1989 : le retour (par la Pologne) des chansonniers exilés

Karel Kryl, photo: Centre tchèque de Mnichov

« Un prélude à la révolution de Velours » - c’est ainsi que Václav Havel a qualifié le festival de la culture tchécoslovaque indépendante qui s’est déroulé du 3 au 5 novembre 1989 à Wroclaw, en Pologne. Le concert qui a eu lieu en ouverture du festival s’est inscrit dans l’histoire : il a réuni plusieurs chansonniers tchèques interdits par le régime communiste et vivant en exil. Ainsi, Karel Kryl, Jaroslav Hutka ou Vlastimil Třešňák se sont produits, pour la première fois depuis vingt ans, devant plusieurs milliers de leurs compatriotes. Pour assister à ce concert exceptionnel, ils ont dû franchir la frontière encore très surveillée entre la Pologne déjà libre et démocratique et la Tchécoslovaquie communiste. Focus, dans cette émission, sur quelques-uns de ces chanteurs à la guitare, redécouverts, en 1989, par le public tchèque.

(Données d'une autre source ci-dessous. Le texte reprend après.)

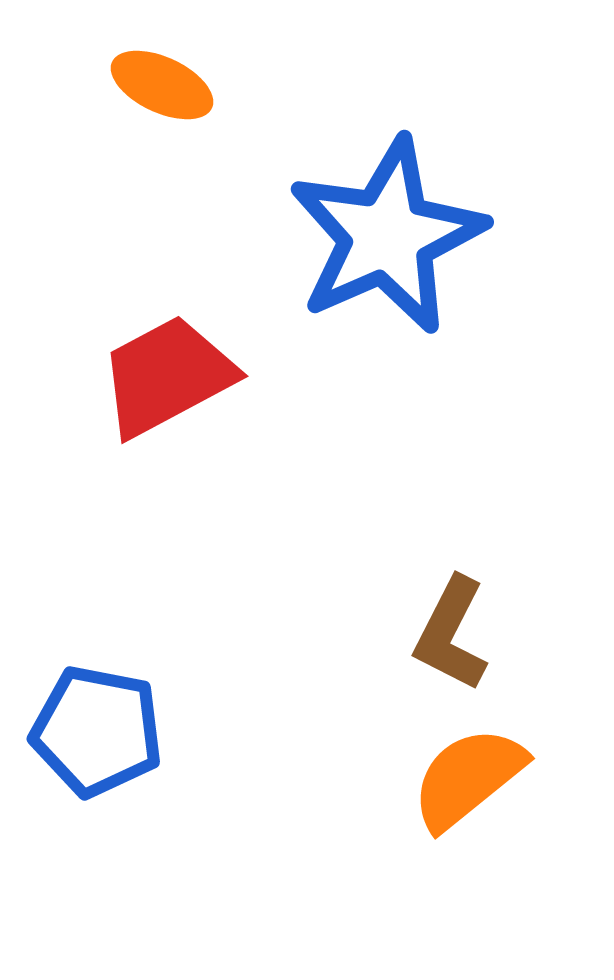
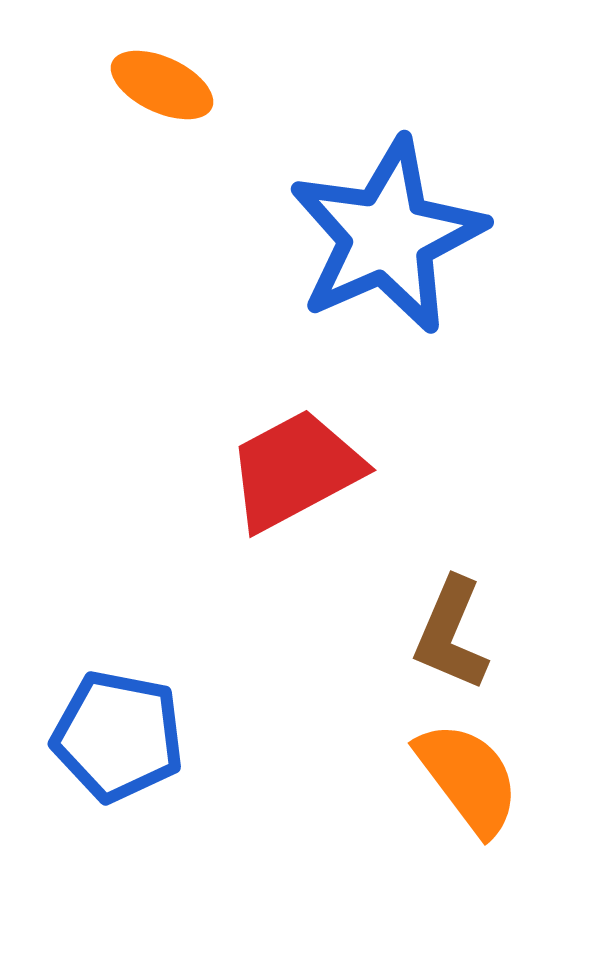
red trapezoid: moved 128 px right, 94 px down
brown L-shape: rotated 4 degrees counterclockwise
blue pentagon: moved 21 px right, 5 px down
orange semicircle: rotated 92 degrees clockwise
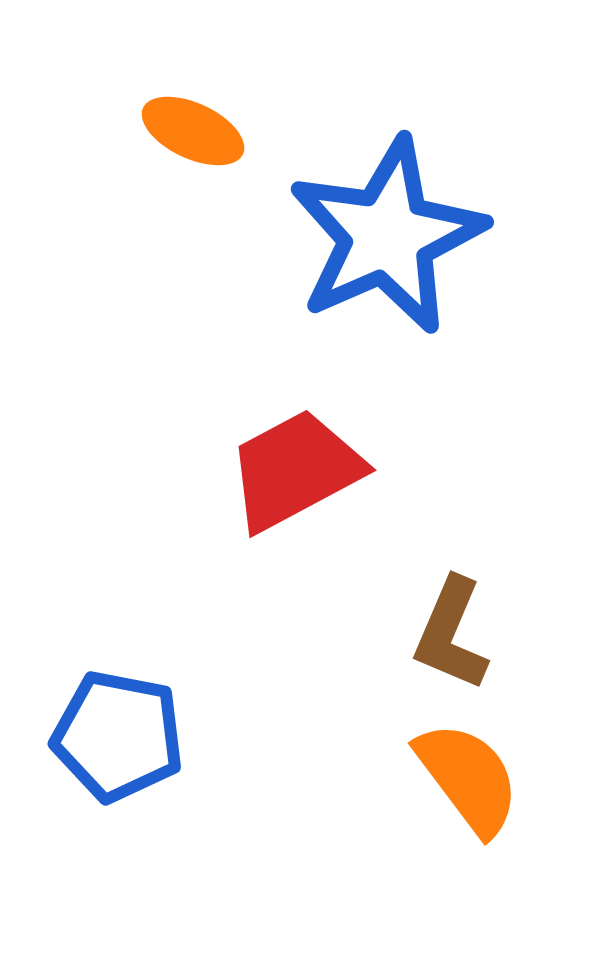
orange ellipse: moved 31 px right, 46 px down
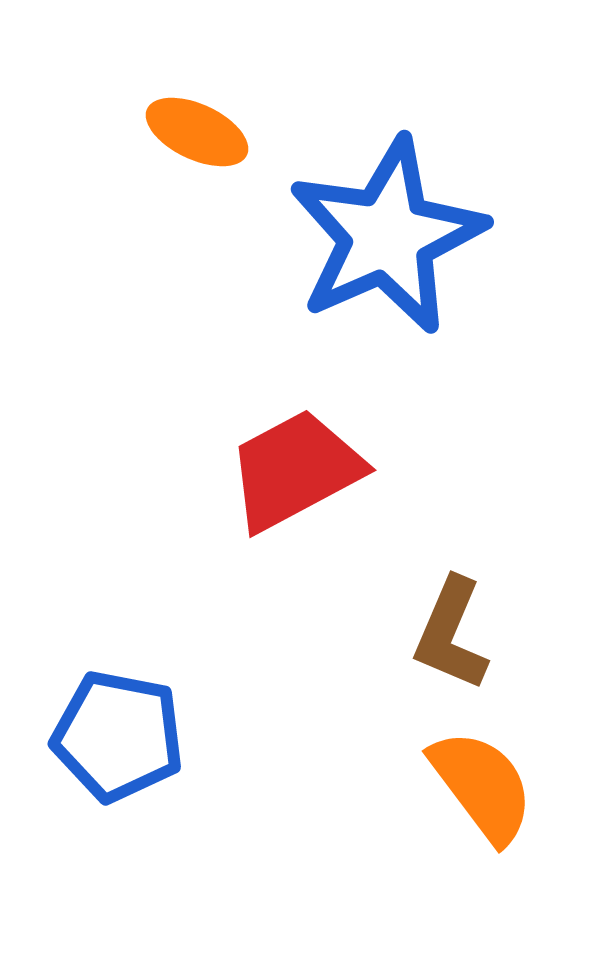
orange ellipse: moved 4 px right, 1 px down
orange semicircle: moved 14 px right, 8 px down
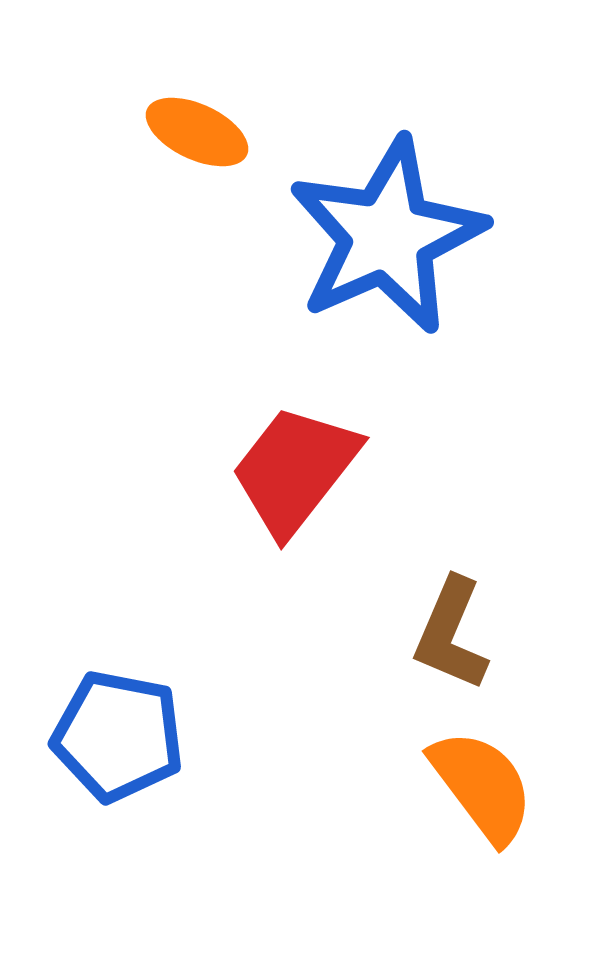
red trapezoid: rotated 24 degrees counterclockwise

Karel Kryl,  photo: Centre tchèque de Mnichov
Premier nom à retenir : Karel Kryl, figure majeure de la chanson protestataire tchécoslovaque. Chanteur, auteur, compositeur et poète, Karel Kryl a vécu à partir de 1969 en Allemagne de l’Ouest. Il est l’auteur de chansons satiriques et métaphoriques qui représentent une réflexion sur l’état de la société, ainsi que de chansons poétiques et mélancoliques qui expriment davantage un état d’âme.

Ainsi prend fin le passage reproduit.